As we continue through 22 years, we end up in 1980 when the mansion was sought after by a company called Kertes Enterprises, a Cleveland company that had longed to purchase it and use its halls for a multifamily dwelling. Eventually, within the 80s’ someone had done just that; the mansion was purchased and used as a block of apartments.

In the year 1998 the Steele Mansion was purchased by Christina and Clyde Dubeansky of Painesville, Ohio; the town where the mansion itself stands.

Christina and her husband spent much of their time fixing up, and restoring the mansion to its former grandeur. Christina was quoted saying “my husband and I had sold our home and put everything we had into it. Not only did I think it was a beautiful historical home, but for the city as well, to have a home that was that grand restored to its original beauty was amazing. We loved living in it and restoring it. It was a dream come true for us. We had driven by it for years before we owned it and thought, ‘Some day, we’re going to know somebody who owns it and get invited in.’ We finished the restoration that the Karen and Doug Group started.”

A few years of restoration had passed, when in January of 2001 the mansion had caught fire while contractors were melting ice that had formed on the roof. This transpired during the Dubeansky’s ownership, and unfortunately they were left without proper funds to restore it once again.

Some years of bombardment by natural weather occurrence; with an open roof due to the temporary one falling in, and no caretaker turned the mansion into a canvas for nature itself. Floors were slowly beginning to grow moss of a bright green, windows became clouded, pieces of the architecture itself continued to break, and fall. The walls started to scream as paint began to lift from its grasp creating abstract patterns of decay throughout the houses corridors.

Christina is also quoted saying “I literally drove on the streets around it so that I didn’t have to pass by it. It made us heartsick every time we had to drive past it and see the damage.
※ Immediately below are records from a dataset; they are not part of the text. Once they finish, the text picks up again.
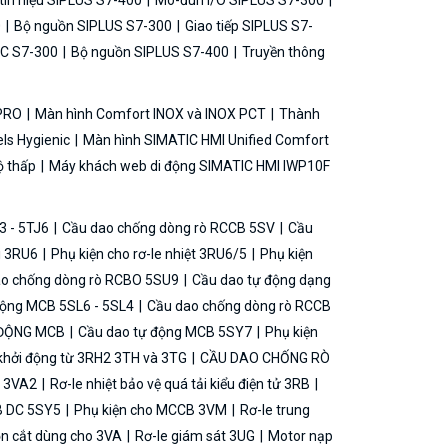
ín hiệu SIPLUS S7-400
Mô-đun I/O SIPLUS S7-300
0
Bộ nguồn SIPLUS S7-300
Giao tiếp SIPLUS S7-
C S7-300
Bộ nguồn SIPLUS S7-400
Truyền thông
 PRO
Màn hình Comfort INOX và INOX PCT
Thành
ls Hygienic
Màn hình SIMATIC HMI Unified Comfort
ộ thấp
Máy khách web di động SIMATIC HMI IWP10F
3 - 5TJ6
Cầu dao chống dòng rò RCCB 5SV
Cầu
ải 3RU6
Phụ kiện cho rơ-le nhiệt 3RU6/5
Phụ kiện
o chống dòng rò RCBO 5SU9
Cầu dao tự động dạng
động MCB 5SL6 - 5SL4
Cầu dao chống dòng rò RCCB
 ĐỘNG MCB
Cầu dao tự động MCB 5SY7
Phụ kiện
khởi động từ 3RH2 3TH và 3TG
CẦU DAO CHỐNG RÒ
B 3VA2
Rơ-le nhiệt bảo vệ quá tải kiểu điện tử 3RB
B DC 5SY5
Phụ kiện cho MCCB 3VM
Rơ-le trung
ộn cắt dùng cho 3VA
Rơ-le giám sát 3UG
Motor nạp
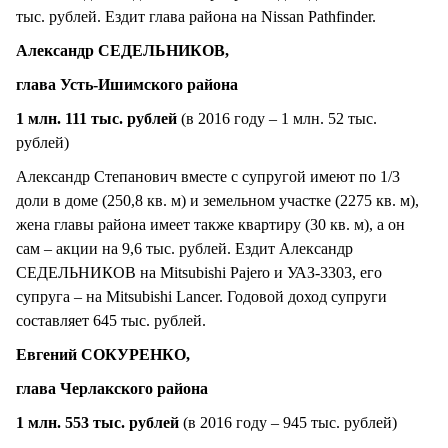
тыс. рублей. Ездит глава района на Nissan Pathfinder.
Александр СЕДЕЛЬНИКОВ,
глава Усть-Ишимского района
1 млн. 111 тыс. рублей
(в 2016 году – 1 млн. 52 тыс.
рублей)
Александр Степанович вместе с супругой имеют по 1/3
доли в доме (250,8 кв. м) и земельном участке (2275 кв. м),
жена главы района имеет также квартиру (30 кв. м), а он
сам – акции на 9,6 тыс. рублей. Ездит Александр
СЕДЕЛЬНИКОВ на Mitsubishi Pajero и УАЗ-3303, его
супруга – на Mitsubishi Lancer. Годовой доход супруги
составляет 645 тыс. рублей.
Евгений СОКУРЕНКО,
глава Черлакского района
1 млн. 553 тыс. рублей
(в 2016 году – 945 тыс. рублей)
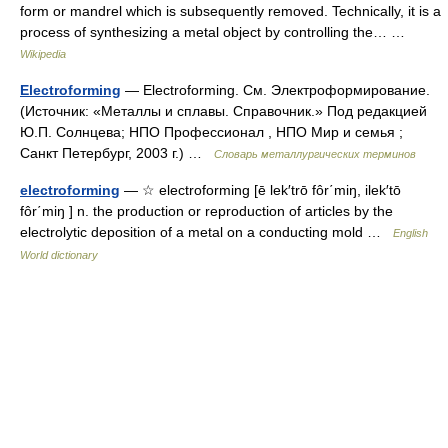
form or mandrel which is subsequently removed. Technically, it is a
process of synthesizing a metal object by controlling the… …
Wikipedia
Electroforming
— Electroforming. См. Электроформирование.
(Источник: «Металлы и сплавы. Справочник.» Под редакцией
Ю.П. Солнцева; НПО Профессионал , НПО Мир и семья ;
Санкт Петербург, 2003 г.) …
Словарь металлургических терминов
electroforming
— ☆ electroforming [ē lek′trō fôr΄miŋ, ilek′tō
fôr΄miŋ ] n. the production or reproduction of articles by the
electrolytic deposition of a metal on a conducting mold …
English
World dictionary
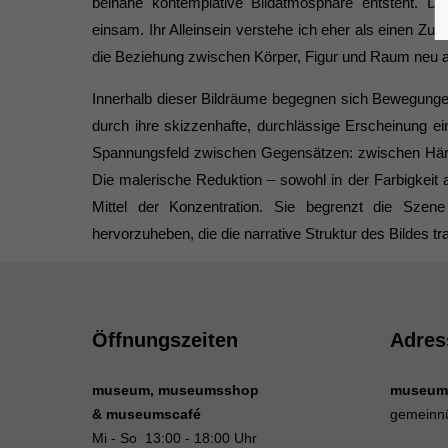
beinahe kontemplative Bildatmosphäre entsteht. Die
einsam. Ihr Alleinsein verstehe ich eher als einen Zu
die Beziehung zwischen Körper, Figur und Raum neu au
Innerhalb dieser Bildräume begegnen sich Bewegungen, 
durch ihre skizzenhafte, durchlässige Erscheinung ein
Spannungsfeld zwischen Gegensätzen: zwischen Härte 
Die malerische Reduktion – sowohl in der Farbigkeit a
Mittel der Konzentration. Sie begrenzt die Szen
hervorzuheben, die die narrative Struktur des Bildes tr
Öffnungszeiten
Adres
museum, museumsshop
museum
& museumscafé
gemeinn
Mi - So 13:00 - 18:00 Uhr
I felt bad for the neighbors around it for being an eye sore for them.” What Christina wasn’t aware of is how much of a beautiful, and floridly colorful scene this would in time, create for explorers.

The home was sold to Marous Brothers Construction in 2004, and shortly after was purchased by Painesville Resident Timothy Herron in 2006.
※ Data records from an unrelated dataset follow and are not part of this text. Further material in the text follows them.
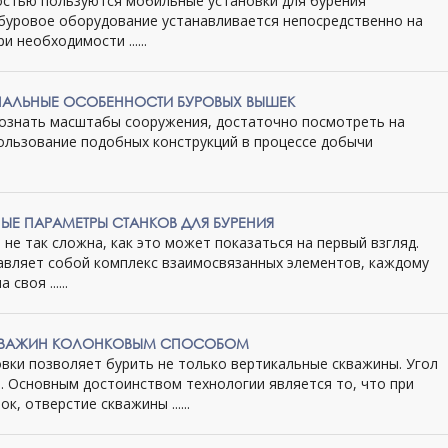
стью пользуются мобильные установки для бурения
 буровое оборудование устанавливается непосредственно на
и необходимости ......
НАЛЬНЫЕ ОСОБЕННОСТИ БУРОВЫХ ВЫШЕК
сознать масштабы сооружения, достаточно посмотреть на
ользование подобных конструкций в процессе добычи
Е ПАРАМЕТРЫ СТАНКОВ ДЛЯ БУРЕНИЯ
 не так сложна, как это может показаться на первый взгляд.
авляет собой комплекс взаимосвязанных элементов, каждому
своя ......
СКВАЖИН КОЛОНКОВЫМ СПОСОБОМ
вки позволяет бурить не только вертикальные скважины. Угол
 Основным достоинством технологии является то, что при
к, отверстие скважины ......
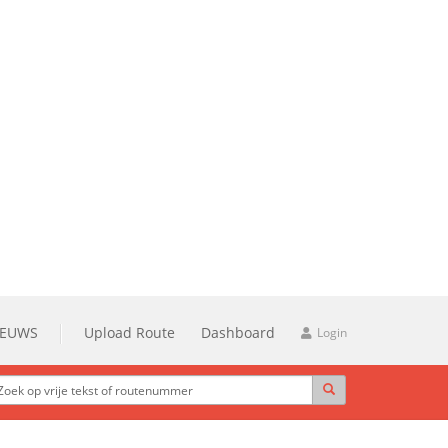
IEUWS
Upload Route
Dashboard
Login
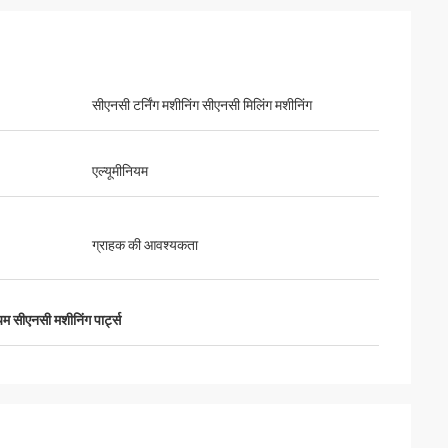
सीएनसी टर्निंग मशीनिंग सीएनसी मिलिंग मशीनिंग
एल्यूमीनियम
ग्राहक की आवश्यकता
यम सीएनसी मशीनिंग पार्ट्स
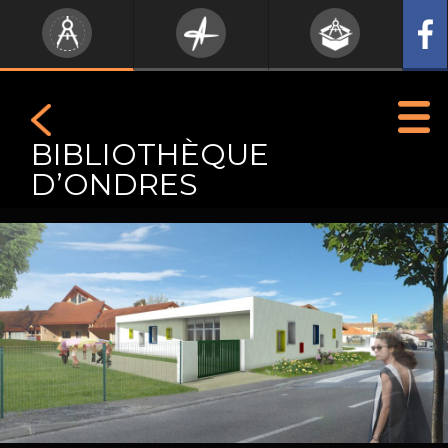
BIBLIOTHÈQUE
D’ONDRES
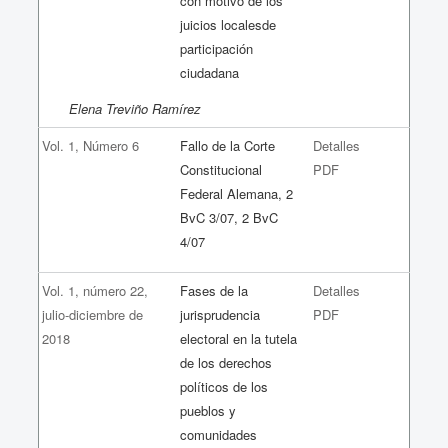
con motivo de los
juicios localesde
participación
ciudadana
Elena Treviño Ramírez
Vol. 1, Número 6
Fallo de la Corte
Detalles
Constitucional
PDF
Federal Alemana, 2
BvC 3/07, 2 BvC
4/07
Vol. 1, número 22,
Fases de la
Detalles
julio-diciembre de
jurisprudencia
PDF
2018
electoral en la tutela
de los derechos
políticos de los
pueblos y
comunidades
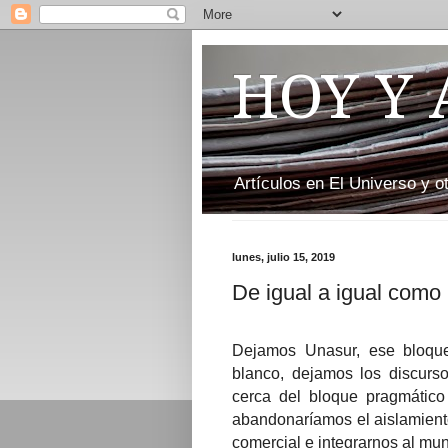
HOY Y
Artículos en El Universo y 
lunes, julio 15, 2019
De igual a igual como
Dejamos Unasur, ese bloque
blanco, dejamos los discurs
cerca del bloque pragmático 
abandonaríamos el aislamiento
comercial e integrarnos al mu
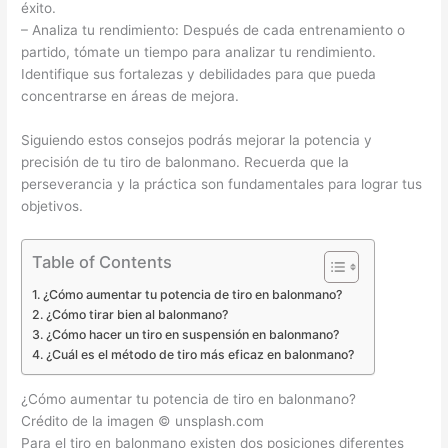
éxito.
– Analiza tu rendimiento: Después de cada entrenamiento o
partido, tómate un tiempo para analizar tu rendimiento.
Identifique sus fortalezas y debilidades para que pueda
concentrarse en áreas de mejora.
Siguiendo estos consejos podrás mejorar la potencia y
precisión de tu tiro de balonmano. Recuerda que la
perseverancia y la práctica son fundamentales para lograr tus
objetivos.
Table of Contents
¿Cómo aumentar tu potencia de tiro en balonmano?
¿Cómo tirar bien al balonmano?
¿Cómo hacer un tiro en suspensión en balonmano?
¿Cuál es el método de tiro más eficaz en balonmano?
¿Cómo aumentar tu potencia de tiro en balonmano?
Crédito de la imagen © unsplash.com
Para el tiro en balonmano existen dos posiciones diferentes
In early 2009, bombardment by a severe windstorm resulted in the collapsing of one of the mansions chimneys, partially destroying some of the floors inside and reaching to the boiler system damaging that as well. A little while after this, the city came in and knocked in two more, altogether caving in the floors all the way through to the basement level.

It was estimated by Doug Lewis that it would take anywhere from one to two million dollars to restore correctly and at this point it would have to be “somebody who would do it for the love of renovating the home or for historical reasons.”
Because of the buildings condition at the time, it was issued an order for demolition until it was sold at an auction by Timothy Herron to Arthur Shamakian; a person who would come to restore it for either the love of renovating it or historical reasons…or both.
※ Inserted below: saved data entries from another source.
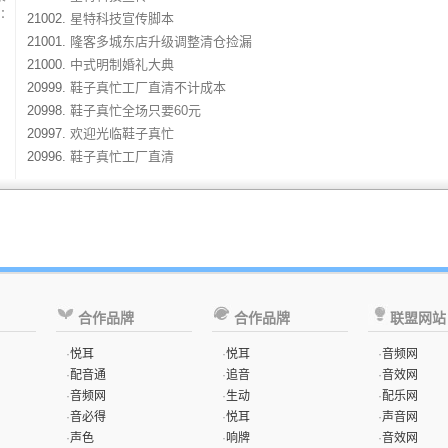
：
21002.
星特科技宣传脚本
21001.
隆客多城东店升级调整清仓捡漏
21000.
中式明制婚礼大典
20999.
鞋子真忙工厂直清不计成本
20998.
鞋子真忙全场只要60元
20997.
欢迎光临鞋子真忙
20996.
鞋子真忙工厂直清
合作品牌
合作品牌
联盟网站
·
悦耳
·
悦耳
·
音频网
·
配音通
·
追音
·
音效网
·
音频网
·
生动
·
配乐网
·
音必得
·
悦耳
·
声音网
·
声色
·
响牌
·
音效网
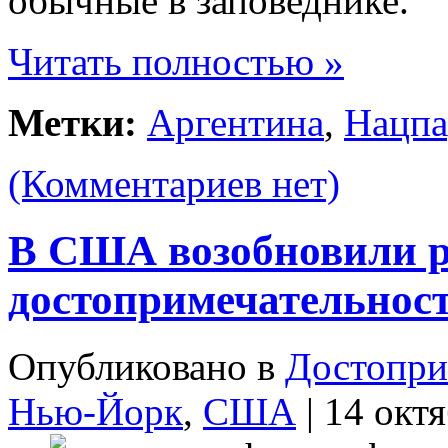
обычные в заповеднике.
Читать полностью »
Метки:
Аргентина
,
Нацпа
(Комментариев нет)
В США возобновили р
достопримечательнос
Опубликовано в
Достопри
Нью-Йорк
,
США
| 14 окт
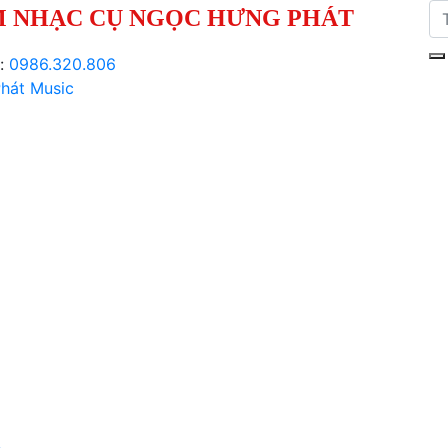
 NHẠC CỤ NGỌC HƯNG PHÁT
i:
0986.320.806
hát Music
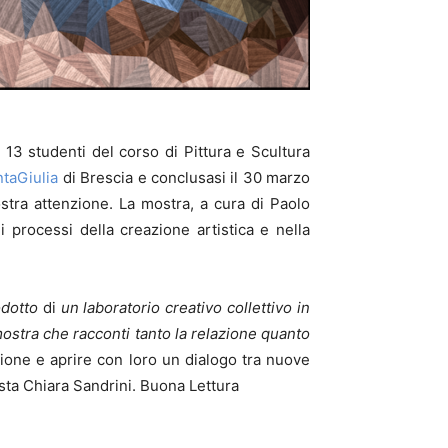
i 13 studenti del corso di Pittura e Scultura
ntaGiulia
di Brescia e conclusasi il 30 marzo
nostra attenzione. La mostra, a cura di Paolo
i processi della creazione artistica e nella
odotto
di
un laboratorio creativo collettivo in
mostra che racconti tanto la relazione quanto
izione e aprire con loro un dialogo tra nuove
rtista Chiara Sandrini. Buona Lettura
The mansion is currently under way to be fully restored, inside and out. Garbage has been cleaned up, and pieces of the mansion have been collected to be pieced back together; a puzzle created by the once perishing structure. A structure that went from a beautiful creation, to a beautiful disaster, and is now becoming again a stunning architectural reconstruction. All it needed was someone willing to give it a face-lift.

“I hope it’s restored to what it was previous to the fire. I’d love to see somebody build her back up to what she was.” – Christina Dubeansky

The owner at the time of the mansions enigmatic decay would let us explore through, and was nice enough to give us bits of information here and there, not bothering to call the police as long as we would not vandalize or cause any other destruction or trouble. Never vandalize and destroy; that is not what urban exploration is about.

Surprisingly enough; through the years it was left to rot, vandals, looters, and the like had never reaped the marble which once belonged to the fireplaces that lined the many rooms of this architectural masterpiece.